> [Record extracts]:

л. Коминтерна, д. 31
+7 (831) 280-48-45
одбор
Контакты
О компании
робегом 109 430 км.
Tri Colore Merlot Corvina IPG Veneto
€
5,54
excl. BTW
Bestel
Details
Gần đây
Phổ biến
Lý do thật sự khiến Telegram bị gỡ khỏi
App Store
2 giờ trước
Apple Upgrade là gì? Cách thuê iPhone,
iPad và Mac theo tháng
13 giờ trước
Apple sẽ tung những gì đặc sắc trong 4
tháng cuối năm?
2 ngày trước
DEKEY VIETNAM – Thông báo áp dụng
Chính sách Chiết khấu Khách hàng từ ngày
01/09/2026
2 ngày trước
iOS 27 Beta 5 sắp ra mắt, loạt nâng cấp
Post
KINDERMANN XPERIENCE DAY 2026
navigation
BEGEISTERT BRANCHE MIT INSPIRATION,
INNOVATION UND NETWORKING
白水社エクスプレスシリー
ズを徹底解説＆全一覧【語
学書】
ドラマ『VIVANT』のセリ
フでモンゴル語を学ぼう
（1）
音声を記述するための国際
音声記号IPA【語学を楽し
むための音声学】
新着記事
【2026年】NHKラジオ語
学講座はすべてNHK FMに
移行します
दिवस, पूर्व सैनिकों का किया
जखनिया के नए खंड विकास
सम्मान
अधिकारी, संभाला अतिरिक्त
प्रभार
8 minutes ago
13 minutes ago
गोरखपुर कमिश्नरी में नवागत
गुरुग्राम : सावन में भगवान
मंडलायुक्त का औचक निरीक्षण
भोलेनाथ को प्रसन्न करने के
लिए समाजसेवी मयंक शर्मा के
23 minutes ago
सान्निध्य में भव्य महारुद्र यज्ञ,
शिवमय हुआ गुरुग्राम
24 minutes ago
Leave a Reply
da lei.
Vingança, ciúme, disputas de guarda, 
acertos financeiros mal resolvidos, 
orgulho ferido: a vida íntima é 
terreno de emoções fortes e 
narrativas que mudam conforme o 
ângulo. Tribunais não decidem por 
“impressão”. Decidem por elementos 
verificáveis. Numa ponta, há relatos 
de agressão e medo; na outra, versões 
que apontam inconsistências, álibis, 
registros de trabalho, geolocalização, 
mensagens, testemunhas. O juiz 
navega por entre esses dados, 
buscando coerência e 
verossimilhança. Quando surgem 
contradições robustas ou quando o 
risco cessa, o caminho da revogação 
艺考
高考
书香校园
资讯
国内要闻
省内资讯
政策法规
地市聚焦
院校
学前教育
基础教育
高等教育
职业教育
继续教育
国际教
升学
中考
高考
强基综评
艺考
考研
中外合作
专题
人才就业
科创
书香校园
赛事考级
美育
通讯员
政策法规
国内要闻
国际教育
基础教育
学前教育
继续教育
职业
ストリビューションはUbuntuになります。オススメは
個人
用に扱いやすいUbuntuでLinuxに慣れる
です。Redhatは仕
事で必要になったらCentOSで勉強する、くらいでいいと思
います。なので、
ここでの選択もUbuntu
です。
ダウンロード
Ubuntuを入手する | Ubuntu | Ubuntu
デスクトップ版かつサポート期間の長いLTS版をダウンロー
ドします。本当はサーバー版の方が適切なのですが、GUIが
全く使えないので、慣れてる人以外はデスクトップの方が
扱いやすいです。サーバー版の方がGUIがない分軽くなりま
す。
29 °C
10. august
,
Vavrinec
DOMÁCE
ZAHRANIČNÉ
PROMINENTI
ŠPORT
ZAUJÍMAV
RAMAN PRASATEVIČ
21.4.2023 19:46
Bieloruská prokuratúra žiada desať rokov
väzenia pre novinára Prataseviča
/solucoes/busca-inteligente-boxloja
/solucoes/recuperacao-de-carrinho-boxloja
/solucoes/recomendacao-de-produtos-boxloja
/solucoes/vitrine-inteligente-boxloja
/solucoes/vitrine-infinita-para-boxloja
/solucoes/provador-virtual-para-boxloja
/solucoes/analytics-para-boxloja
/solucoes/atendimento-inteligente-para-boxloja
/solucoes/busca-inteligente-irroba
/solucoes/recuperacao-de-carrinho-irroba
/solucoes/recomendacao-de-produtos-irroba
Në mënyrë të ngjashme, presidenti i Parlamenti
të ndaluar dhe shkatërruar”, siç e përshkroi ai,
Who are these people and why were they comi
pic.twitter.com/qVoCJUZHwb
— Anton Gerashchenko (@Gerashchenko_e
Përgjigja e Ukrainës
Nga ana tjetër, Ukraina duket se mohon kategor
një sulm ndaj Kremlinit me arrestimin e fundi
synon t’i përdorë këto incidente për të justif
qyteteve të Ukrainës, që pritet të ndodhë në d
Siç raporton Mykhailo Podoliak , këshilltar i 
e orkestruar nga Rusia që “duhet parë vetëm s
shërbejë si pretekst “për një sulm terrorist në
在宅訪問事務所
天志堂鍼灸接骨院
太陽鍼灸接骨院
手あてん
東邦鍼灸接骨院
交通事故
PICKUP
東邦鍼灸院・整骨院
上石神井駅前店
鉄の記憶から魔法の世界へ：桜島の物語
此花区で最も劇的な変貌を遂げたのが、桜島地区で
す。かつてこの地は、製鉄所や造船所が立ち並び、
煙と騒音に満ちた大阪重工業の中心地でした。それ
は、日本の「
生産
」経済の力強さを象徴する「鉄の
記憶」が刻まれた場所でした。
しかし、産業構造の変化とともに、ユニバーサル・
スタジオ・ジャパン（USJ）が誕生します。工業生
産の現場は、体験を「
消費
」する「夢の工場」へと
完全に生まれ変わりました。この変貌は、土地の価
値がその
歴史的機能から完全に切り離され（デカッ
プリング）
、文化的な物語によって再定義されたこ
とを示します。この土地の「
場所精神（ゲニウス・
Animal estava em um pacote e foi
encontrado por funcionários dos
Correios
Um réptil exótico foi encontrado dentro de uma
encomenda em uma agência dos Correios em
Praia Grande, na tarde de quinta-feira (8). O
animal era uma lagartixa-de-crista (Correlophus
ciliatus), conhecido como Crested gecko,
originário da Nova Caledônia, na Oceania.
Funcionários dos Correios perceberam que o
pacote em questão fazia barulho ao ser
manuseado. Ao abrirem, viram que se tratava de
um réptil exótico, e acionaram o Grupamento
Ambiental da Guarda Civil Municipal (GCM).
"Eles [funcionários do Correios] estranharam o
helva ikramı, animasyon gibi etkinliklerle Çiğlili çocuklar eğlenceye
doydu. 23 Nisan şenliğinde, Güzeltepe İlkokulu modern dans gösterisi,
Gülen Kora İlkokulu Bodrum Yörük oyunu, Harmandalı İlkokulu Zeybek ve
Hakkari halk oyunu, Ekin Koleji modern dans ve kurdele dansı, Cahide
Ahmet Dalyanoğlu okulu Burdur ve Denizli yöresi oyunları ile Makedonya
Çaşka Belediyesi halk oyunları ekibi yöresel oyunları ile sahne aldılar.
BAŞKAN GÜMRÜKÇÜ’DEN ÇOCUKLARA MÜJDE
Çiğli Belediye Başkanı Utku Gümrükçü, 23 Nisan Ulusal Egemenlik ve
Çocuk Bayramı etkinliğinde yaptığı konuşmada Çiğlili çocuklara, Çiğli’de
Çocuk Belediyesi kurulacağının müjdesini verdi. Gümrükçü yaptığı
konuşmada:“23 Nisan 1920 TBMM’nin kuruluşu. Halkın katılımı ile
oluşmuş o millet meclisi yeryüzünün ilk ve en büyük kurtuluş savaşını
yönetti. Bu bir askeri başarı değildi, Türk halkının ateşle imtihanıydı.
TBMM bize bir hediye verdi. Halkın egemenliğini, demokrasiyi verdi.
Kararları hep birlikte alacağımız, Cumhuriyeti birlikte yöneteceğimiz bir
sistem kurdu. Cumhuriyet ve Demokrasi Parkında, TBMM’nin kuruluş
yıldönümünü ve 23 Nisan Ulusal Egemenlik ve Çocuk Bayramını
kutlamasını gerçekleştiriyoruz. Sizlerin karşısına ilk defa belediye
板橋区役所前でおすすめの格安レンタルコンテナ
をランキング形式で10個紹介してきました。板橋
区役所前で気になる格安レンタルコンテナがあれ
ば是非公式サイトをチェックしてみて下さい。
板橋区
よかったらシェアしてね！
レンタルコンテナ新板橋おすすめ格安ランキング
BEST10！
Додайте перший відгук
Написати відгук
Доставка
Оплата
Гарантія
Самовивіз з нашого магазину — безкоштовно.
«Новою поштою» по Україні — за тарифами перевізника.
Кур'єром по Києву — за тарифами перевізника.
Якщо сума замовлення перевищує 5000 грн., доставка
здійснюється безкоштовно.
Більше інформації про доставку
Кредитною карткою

> [About this task]: Repeat, exactly as they stand above, the lines from the line with "iPad và Mac theo tháng" to the line with "navega por entre", both lines included.

> [Result below]:
iPad và Mac theo tháng
13 giờ trước
Apple sẽ tung những gì đặc sắc trong 4
tháng cuối năm?
2 ngày trước
DEKEY VIETNAM – Thông báo áp dụng
Chính sách Chiết khấu Khách hàng từ ngày
01/09/2026
2 ngày trước
iOS 27 Beta 5 sắp ra mắt, loạt nâng cấp
Post
KINDERMANN XPERIENCE DAY 2026
navigation
BEGEISTERT BRANCHE MIT INSPIRATION,
INNOVATION UND NETWORKING
白水社エクスプレスシリー
ズを徹底解説＆全一覧【語
学書】
ドラマ『VIVANT』のセリ
フでモンゴル語を学ぼう
（1）
音声を記述するための国際
音声記号IPA【語学を楽し
むための音声学】
新着記事
【2026年】NHKラジオ語
学講座はすべてNHK FMに
移行します
दिवस, पूर्व सैनिकों का किया
जखनिया के नए खंड विकास
सम्मान
अधिकारी, संभाला अतिरिक्त
प्रभार
8 minutes ago
13 minutes ago
गोरखपुर कमिश्नरी में नवागत
गुरुग्राम : सावन में भगवान
मंडलायुक्त का औचक निरीक्षण
भोलेनाथ को प्रसन्न करने के
लिए समाजसेवी मयंक शर्मा के
23 minutes ago
सान्निध्य में भव्य महारुद्र यज्ञ,
शिवमय हुआ गुरुग्राम
24 minutes ago
Leave a Reply
da lei.
Vingança, ciúme, disputas de guarda, 
acertos financeiros mal resolvidos, 
orgulho ferido: a vida íntima é 
terreno de emoções fortes e 
narrativas que mudam conforme o 
ângulo. Tribunais não decidem por 
“impressão”. Decidem por elementos 
verificáveis. Numa ponta, há relatos 
de agressão e medo; na outra, versões 
que apontam inconsistências, álibis, 
registros de trabalho, geolocalização, 
mensagens, testemunhas. O juiz 
navega por entre esses dados, 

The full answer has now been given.